The show – which, so far, has been seen by over 1 million visitors – commenced in 2021 and embarked on a world tour that included the MAXXI Museum in Rome; the Science Museum in London with a musical performance there at the Barbican Centre; then onto the Sesc in São Paulo at the beginning of 2022; Rio de Janeiro; Avignon; Madrid; Los Angeles; and now to Milan’s Fabbrica del Vapore from May 12 to November 19 and Zurich’s MAAG Halle from May 31, 2023. (The Milan and Zurich shows, it’s worth pointing out, are offering a new feature in the form of “Amazônia Touch,” the first photographic tome – consisting of brass plates – conceived and designed for blind and visually impaired people. It’s a collaboration between the Salgados and Foundation Visio – an organization dedicated to opening access to cultural activities for the visually-impaired – and has 21 panels that allow visitors to have a tactile reading experience.)

Photograph by Sebastião Salgado part of Amazônia exhibition

Cauaburi River, Yanomami Indigenous Territory, state of Amazonas, Brazil, 2018.

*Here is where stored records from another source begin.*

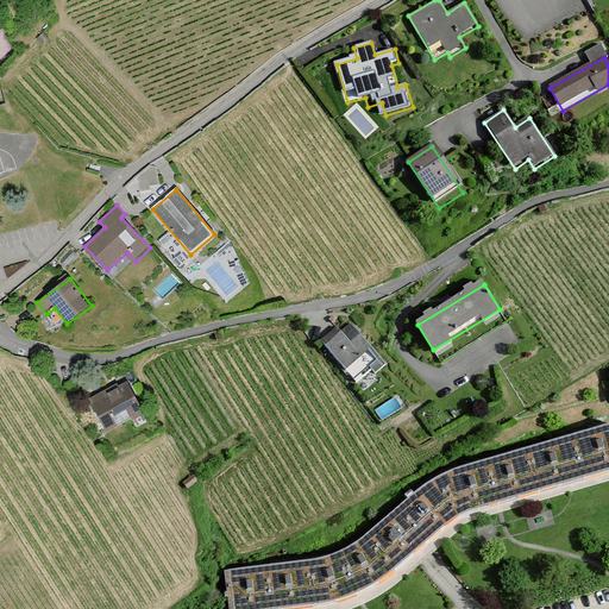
[(337,331),(322,343),(356,382),(371,369),(376,375),(387,365),(353,326),(341,337),(337,331)]
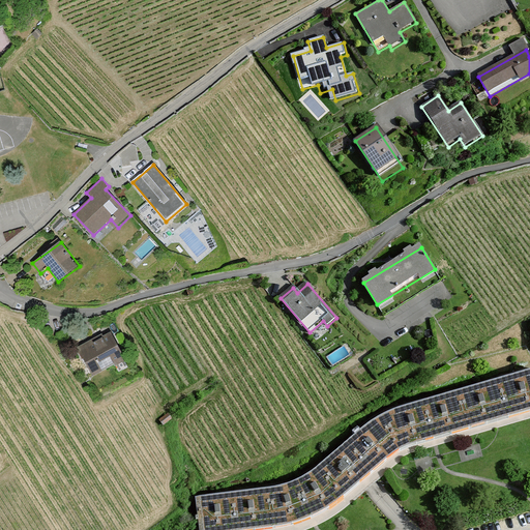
[(100,336),(79,348),(93,374),(113,362),(115,364),(124,359),(110,334),(102,339),(100,336)]
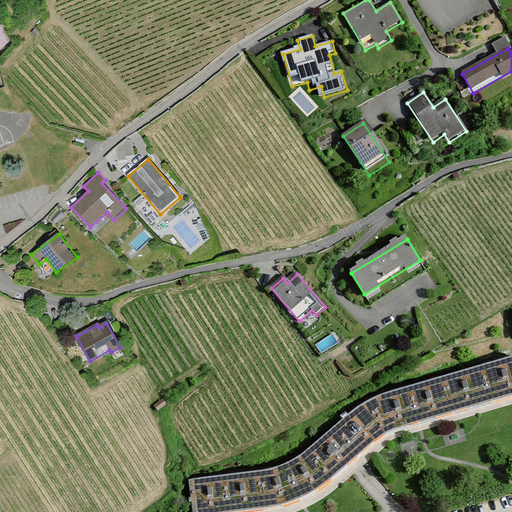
[(191,506),(192,511),(225,511),(237,511),(263,507),(270,506),(279,504),(287,502),(295,499),(302,496),(310,492),(318,487),(324,483),(330,478),(353,458),(372,442),(377,438),(382,435),(388,432),(392,430),(398,428),(421,421),(499,399),(511,394),(511,359),(385,396),(379,398),(374,401),(369,403),(364,406),(359,409),(356,411),(353,413),(350,416),(313,447),(309,451),(305,455),(301,457),(297,460),(292,463),(287,465),(283,467),(278,469),(272,471),(266,473),(259,474),(188,482),(191,501),(189,501),(189,507),(191,506)]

If you don’t manage to get to the exhibit, or the actual Amazon, the 528-page catalogue – given, like so many of Salgado’s past projects, the grand Taschen treatment – makes for an impressive, if hefty, alternative.

While the work isn’t overtly political, it is ever so timely and serves, in its own way, as a call to action: Preserve and protect this delicate, vital ecosystem and by extension the planet itself. Or as Sebastião and Lélia write in their dedication page of the Taschen catalog: “It is a celebration of the survival of their cultures, customs and languages. It is also a tribute to their role as the guardians of the beauty, natural resources and biodiversity of the planet’s largest rainforest in the face of unrelenting assault by the outside world.”

The Salgados are also trying to make a difference. In 1998, they founded the nonprofit Instituto Terra on a former family cattle farm in another rainforest, the Mata Atlântica – or Atlantic Forest – which has been decimated over the centuries. Since then, more than 2 million trees have been planted and an ecosystem partially restored, with more than 250 species of wildlife returning to the habitat. Zurich joined their efforts in 2020, and the Zurich Forest Project will contribute another 1 million trees and help with the continued expansion of the Instituto.

In 2021, Salgado sat down with Zurich’s Group CEO Mario Greco for “Future Planet,” where they discussed what we can all do right now to combat climate change and save the environment. At one point, Salgado said, “To have an idea is very important. But it’s not enough. You must have partners…that want as much as you to rebuild the planet.”

Zurich is one of those partners – and is thrilled to be.